Anvi’o visualisations for refinement of Eukaryotic MAGs
toolsIn the coming months we will be expanding MGnify Genomes to include Eukaryotic genomes. Take an early look at our plans to enable users to explore Eukaryotic genomes using Anvi’o.
Eukaryotic metagenome-assembled genome (MAG) generation relies on assemblies of metagenomic data, typically performed by metaSPAdes (Nurk et al. (2017)) or MEGAHIT (Li et al. (2015)). These tools are not biased toward specific organisms, however compared to prokaryotes, eukaryotic genomes are large, have more compositional variation and contain more repetitive regions, meaning they are complex to both assemble (with many fragments) and to generate MAGs. For example, during binning we have found that a single eukaryotic genome can be split across two MAG bins. To alleviate some of these challenges, EukCC2 (Saary et al. (2022)) contains a bin-merging functionality that connects bins from the same taxa, using measures of genome completeness and having paired-end reads connecting the two bins to validate merging. Others have used co-assembly and co-binning of multiple samples to overcome this problem (Delmont et al. (2022)), but related samples are not always available, hence MGnify has adopted single-sample approaches.

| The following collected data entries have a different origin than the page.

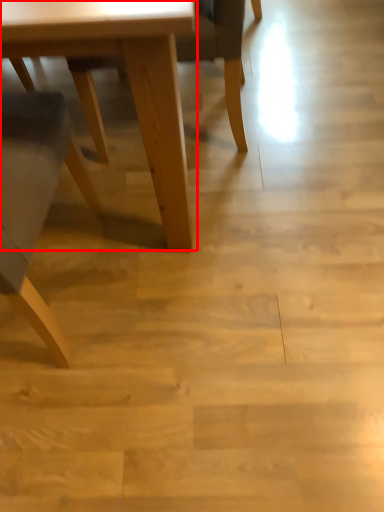
Question: From the image's perspective, what is the correct spatial relationship of table (annotated by the red box) in relation to chair?

Choices:
 (A) below
 (B) above

Answer: (A)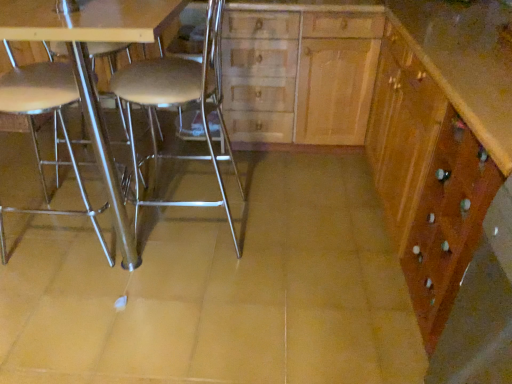
Question: Is metallic silver table at center outside wooden cabinet at right?

Choices:
 (A) no
 (B) yes

Answer: (B)

Question: Considering the relative sizes of metallic silver table at center and wooden cabinet at right in the image provided, is metallic silver table at center shorter than wooden cabinet at right?

Choices:
 (A) no
 (B) yes

Answer: (A)

Question: From the image's perspective, does metallic silver table at center appear higher than wooden cabinet at right?

Choices:
 (A) yes
 (B) no

Answer: (A)

Question: Does metallic silver table at center have a greater width compared to wooden cabinet at right?

Choices:
 (A) no
 (B) yes

Answer: (B)

Question: Does metallic silver table at center lie behind wooden cabinet at right?

Choices:
 (A) yes
 (B) no

Answer: (A)

Question: From a real-world perspective, is metallic silver table at center physically below wooden cabinet at right?

Choices:
 (A) no
 (B) yes

Answer: (A)

Question: Is wooden cabinet at right smaller than metallic silver stool at center, placed as the 2th chair when sorted from left to right?

Choices:
 (A) yes
 (B) no

Answer: (B)

Question: Is wooden cabinet at right aimed at metallic silver stool at center, placed as the 2th chair when sorted from left to right?

Choices:
 (A) no
 (B) yes

Answer: (B)

Question: Does wooden cabinet at right appear on the left side of metallic silver stool at center, the first chair from the right?

Choices:
 (A) no
 (B) yes

Answer: (A)

Question: Is wooden cabinet at right turned away from metallic silver stool at center, the first chair from the right?

Choices:
 (A) yes
 (B) no

Answer: (B)

Question: Would you say wooden cabinet at right is a long distance from metallic silver stool at center, the first chair from the right?

Choices:
 (A) yes
 (B) no

Answer: (B)

Question: Does wooden cabinet at right have a lesser width compared to metallic silver stool at center, the first chair from the right?

Choices:
 (A) yes
 (B) no

Answer: (B)

Question: Considering the relative sizes of metallic silver chair at left, arranged as the second chair when viewed from the right, and metallic silver stool at center, placed as the 2th chair when sorted from left to right, in the image provided, is metallic silver chair at left, arranged as the second chair when viewed from the right, bigger than metallic silver stool at center, placed as the 2th chair when sorted from left to right,?

Choices:
 (A) no
 (B) yes

Answer: (A)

Nevertheless, the challenges posed by eukaryotic MAG generation afford the need for users to inspect the quality of our automatically generated eukaryotic MAGs.
As part of the BlueRemediomics project, we have been investigating how to leverage the Anvi’o (Eren et al. (2021)) interactive interface for visualising genomes and their derived sample composition. Here, we share our prototype of Anvi’o visualisations of MGnify-generated eukaryotic MAGs. The eukaryotic MAGs were generated for the same datasets used in the Marine v2.0 prokaryotic genome catalogue. Here the MAGs were generated for each study in the dataset, on a sample by sample basis. Subsequently, all the MAGs were de-replicated together to remove redundancy, resulting in 12 species-level clusters, 8 of which comprised more than one genome. These 8 species-representative genomes were taxonomically classified into two families of green algae from the order Mamiellales. For these 8 species clusters, we mapped the read sequences pertaining to each sample that produced a genome in the species cluster, onto the species-representative genome and compiled them into Anvi’o profiles.
Figure 1. Hierarchical clustering of sample reads mapped to contig regions in genomes visualised with Anvi’o. The images are generated from Anvi’o profiles compiled from samples which contributed to 8 genomes. Use arrows to scroll to the next image. Access the interactive version for one example genome.
Visual representation of the hierarchical clustering of contigs in a eukaryotic genome by sample composition can allow a user to identify contigs which map uniquely to a subset of samples - indicating potentially contaminated contigs. More information on refinement can be found in the Anvi’o blogs.
The Anvi’o profiles for all 8 marine eukaryotic genomes can be found on the MGnify FTP server. To visualise them you will need to install Docker and run the commands below in the directory with the desired input genome:
docker pull meren/anvio:8
# start container
docker run --rm -it -v `pwd`:`pwd` -w `pwd` -p 8080:8080 meren/anvio:8
# in container
anvi-interactive -p ${GENOME_NAME}_MERGED/PROFILE.db -c ${GENOME_NAME}.db
This Anvi’o feature is still in development, and we welcome any feedback and suggestions on the prototypes via our MGnify helpdesk or @MGnifyDB. We aim to provide such Anvi’o eukaryotic MAG visualisations alongside eukaryotic genome catalogues.